## PROBLEM TO SOLVE
Working from the records below, repeat exactly the lines starting at the line that contains "middle tip: (134, 248)" and ending at the line that contains "pinky tip: (171, 220)", inclusive.

## EXERCISE INPUT
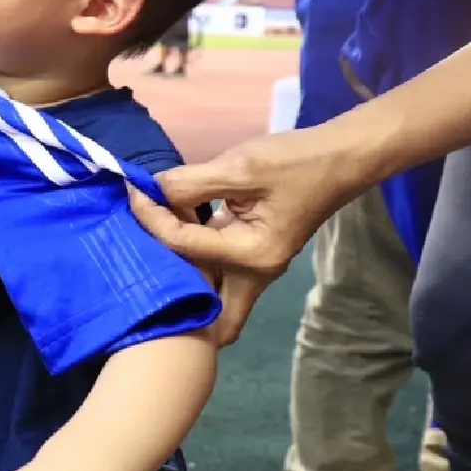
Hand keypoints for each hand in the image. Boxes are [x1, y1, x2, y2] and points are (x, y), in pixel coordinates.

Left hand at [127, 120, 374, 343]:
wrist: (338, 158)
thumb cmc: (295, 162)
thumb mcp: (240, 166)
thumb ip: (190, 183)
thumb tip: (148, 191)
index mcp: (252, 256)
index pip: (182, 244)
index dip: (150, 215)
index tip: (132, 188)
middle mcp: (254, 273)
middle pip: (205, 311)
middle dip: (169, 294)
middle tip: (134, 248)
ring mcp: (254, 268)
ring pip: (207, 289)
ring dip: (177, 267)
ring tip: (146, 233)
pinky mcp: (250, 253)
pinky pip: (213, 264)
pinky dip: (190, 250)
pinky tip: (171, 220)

* * *

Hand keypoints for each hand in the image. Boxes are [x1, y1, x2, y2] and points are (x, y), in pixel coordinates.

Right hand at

## EXERCISE RESPONSE
middle tip: (134, 248)
ring mcp: (254, 268)
ring pip: (207, 289)
ring dip: (177, 267)
ring tip: (146, 233)
pinky mcp: (250, 253)
pinky pip: (213, 264)
pinky dip: (190, 250)
pinky tip: (171, 220)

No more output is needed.